しかし、主力の多くが新加入の選手とあって、ケミストリーの構築には時間がかかる。10月23日、24日の横浜ビー・コルセアーズ戦は1勝1敗で終えた。勝利した第2戦の前半にしても、横浜のハードなディフェンスに苦戦しボールが止まり、個で打開するシーンが目立った。安藤は「個の力を出しつつも、やはりチームとして連携を取っていかないと、連勝だったり、強いチームに勝ち切るのは難しくなってくると思います」と言う。
それでも試合を重ねることで課題が明確になるのは、新チームにとっては良い兆しだ。「チームとしてはいろいろと課題が見つかってきて成長している中で、やっぱり個人個人が何をしようかなって、まだ悩んでいる選手もいると思います。正直な話をすると、これから連携が取れてくれば、もっとすごいものができるんじゃないかなという感じです」と、安藤は前向きな表情で語り、こう続けた。

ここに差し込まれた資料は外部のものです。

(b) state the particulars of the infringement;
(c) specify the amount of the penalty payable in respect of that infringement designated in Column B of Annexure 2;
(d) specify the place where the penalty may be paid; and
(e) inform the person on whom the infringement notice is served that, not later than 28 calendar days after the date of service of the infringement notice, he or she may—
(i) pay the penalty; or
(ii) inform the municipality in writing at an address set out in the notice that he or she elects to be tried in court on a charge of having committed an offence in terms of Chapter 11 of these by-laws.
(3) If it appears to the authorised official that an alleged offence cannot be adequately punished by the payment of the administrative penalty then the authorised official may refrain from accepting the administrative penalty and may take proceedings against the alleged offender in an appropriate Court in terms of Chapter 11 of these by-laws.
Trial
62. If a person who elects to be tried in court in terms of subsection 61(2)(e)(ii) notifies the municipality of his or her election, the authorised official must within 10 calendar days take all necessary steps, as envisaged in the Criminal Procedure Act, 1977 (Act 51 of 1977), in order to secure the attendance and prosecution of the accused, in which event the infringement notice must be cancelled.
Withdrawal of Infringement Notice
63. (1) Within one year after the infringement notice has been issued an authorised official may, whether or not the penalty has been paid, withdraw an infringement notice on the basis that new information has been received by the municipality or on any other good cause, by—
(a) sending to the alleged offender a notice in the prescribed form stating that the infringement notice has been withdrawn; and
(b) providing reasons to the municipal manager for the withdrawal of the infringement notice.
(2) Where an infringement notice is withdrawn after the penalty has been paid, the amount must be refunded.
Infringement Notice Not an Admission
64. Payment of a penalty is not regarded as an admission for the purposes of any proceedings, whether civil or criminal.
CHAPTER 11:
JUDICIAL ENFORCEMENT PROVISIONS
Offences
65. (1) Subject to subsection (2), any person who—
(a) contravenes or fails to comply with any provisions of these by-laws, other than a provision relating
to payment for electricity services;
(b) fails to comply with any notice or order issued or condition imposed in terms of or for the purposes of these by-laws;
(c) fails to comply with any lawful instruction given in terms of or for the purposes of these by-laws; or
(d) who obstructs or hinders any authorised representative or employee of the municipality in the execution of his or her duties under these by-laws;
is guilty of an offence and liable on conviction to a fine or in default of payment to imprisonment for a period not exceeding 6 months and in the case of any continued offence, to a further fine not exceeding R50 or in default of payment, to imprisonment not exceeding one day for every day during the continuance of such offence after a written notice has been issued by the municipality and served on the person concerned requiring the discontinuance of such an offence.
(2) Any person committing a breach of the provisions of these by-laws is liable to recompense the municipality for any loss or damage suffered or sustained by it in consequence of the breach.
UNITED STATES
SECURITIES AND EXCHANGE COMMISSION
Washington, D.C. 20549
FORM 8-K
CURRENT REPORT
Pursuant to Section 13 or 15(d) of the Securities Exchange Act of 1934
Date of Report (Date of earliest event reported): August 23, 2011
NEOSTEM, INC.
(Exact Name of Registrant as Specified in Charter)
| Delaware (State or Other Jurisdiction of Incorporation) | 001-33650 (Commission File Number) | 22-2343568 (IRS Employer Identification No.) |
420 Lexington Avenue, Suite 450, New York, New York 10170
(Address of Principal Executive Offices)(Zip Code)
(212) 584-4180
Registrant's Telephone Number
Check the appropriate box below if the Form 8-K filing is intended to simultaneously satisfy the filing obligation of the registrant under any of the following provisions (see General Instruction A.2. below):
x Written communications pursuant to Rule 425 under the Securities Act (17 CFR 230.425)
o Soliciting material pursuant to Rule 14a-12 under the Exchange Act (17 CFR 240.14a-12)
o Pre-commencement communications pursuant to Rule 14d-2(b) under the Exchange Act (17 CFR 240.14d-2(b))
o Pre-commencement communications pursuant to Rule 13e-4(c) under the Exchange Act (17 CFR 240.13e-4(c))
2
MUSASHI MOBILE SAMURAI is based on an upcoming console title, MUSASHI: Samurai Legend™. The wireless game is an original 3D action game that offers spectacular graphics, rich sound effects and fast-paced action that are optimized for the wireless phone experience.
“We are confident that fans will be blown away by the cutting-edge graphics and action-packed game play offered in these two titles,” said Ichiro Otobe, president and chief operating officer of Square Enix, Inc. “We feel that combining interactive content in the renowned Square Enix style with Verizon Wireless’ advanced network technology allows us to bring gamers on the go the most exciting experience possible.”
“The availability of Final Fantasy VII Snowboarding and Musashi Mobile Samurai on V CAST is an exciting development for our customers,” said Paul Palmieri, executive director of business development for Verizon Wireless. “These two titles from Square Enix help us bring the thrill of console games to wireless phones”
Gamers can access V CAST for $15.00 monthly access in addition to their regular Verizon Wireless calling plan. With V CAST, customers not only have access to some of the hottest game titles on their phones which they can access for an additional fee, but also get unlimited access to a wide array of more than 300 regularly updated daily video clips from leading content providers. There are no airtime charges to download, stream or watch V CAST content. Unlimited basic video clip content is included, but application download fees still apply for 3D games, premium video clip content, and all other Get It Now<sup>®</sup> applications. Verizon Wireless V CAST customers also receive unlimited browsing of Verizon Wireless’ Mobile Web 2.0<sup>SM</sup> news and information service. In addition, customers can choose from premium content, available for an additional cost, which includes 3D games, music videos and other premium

「今シーズンはもともとチームにいた選手も多いですが、僕たちは違うところから集まってきましたし、ヘッドコーチも代わりました。その中で、自分が今ここで何ができるのかなというのをまずはしっかりと理解して、その上でどうやってチームメート同士で連携していくのかが本当に大事になってきます。そのためにも、普段の練習からもっとコミュニケーションを取っていくようにしたいです」
「僕たちもワクワクしながらやっています」
ポール・ヘナレヘッドコーチは、チームのケミストリーについて「比べようがないので難しいが、今の段階ではOKと言えます」と語った。「徐々に良くなってきて、固まってきている部分はあります。ただ、コート上ではまだまだそれを引き出すことに手間取っていたりして、完璧とは程遠いので時間はかかります。コート上でのケミストリーはまだ課題が多いし、満足には到達していないが、ポテンシャルはあると思います」
横浜戦でもチームが噛み合っている時間帯はディフェンスからの速いバスケットを展開し、持ち前のオフェンス力を生かすことができた。安藤は今までの経験を踏まえて「強いチームにはウイニングポイントがある」と言い、ポイントガードとして意識している部分を語った。
「ゲームは40分あって、『ここで誰が攻める』とか、『この感じだとこの選手だな』とか。強いチームにはウイニングポイントが結構あるんですが、そういうのがまだできていないというか。『ここはコイツ』、『こっちはお前だ』とか、そういうのは阿吽の呼吸で分かってくるので、そういうところを意識していきたいです。もちろん、今日の試合で勝ち切ったことはうれしいですが、連携の部分はやっぱりまだまだだなと思います」
もちろん、勝利した後の会見ということもあるが、安藤の表情からは新天地でのバスケットを楽しんでいることが伝わってきた。大型補強をし、周囲からの期待も高まっている中で、「周りから期待されているのも分かりますし、もちろん僕たちもワクワクしながらやっています」と言う。それでも「やっぱりそんなに甘くはないと思っています」と安藤は続けた。「これからもいろいろな壁があると思いますけど、ベストを尽くして、やれるだけやりたいなという気持ちで今はいます」
まだまだ課題も多いチームではあるが、安藤が「これから連携が取れてくれば、もっとすごいものができるんじゃないかな」と語ったように、試合を重ねることでどんなチームへと変貌していくのか楽しみだ。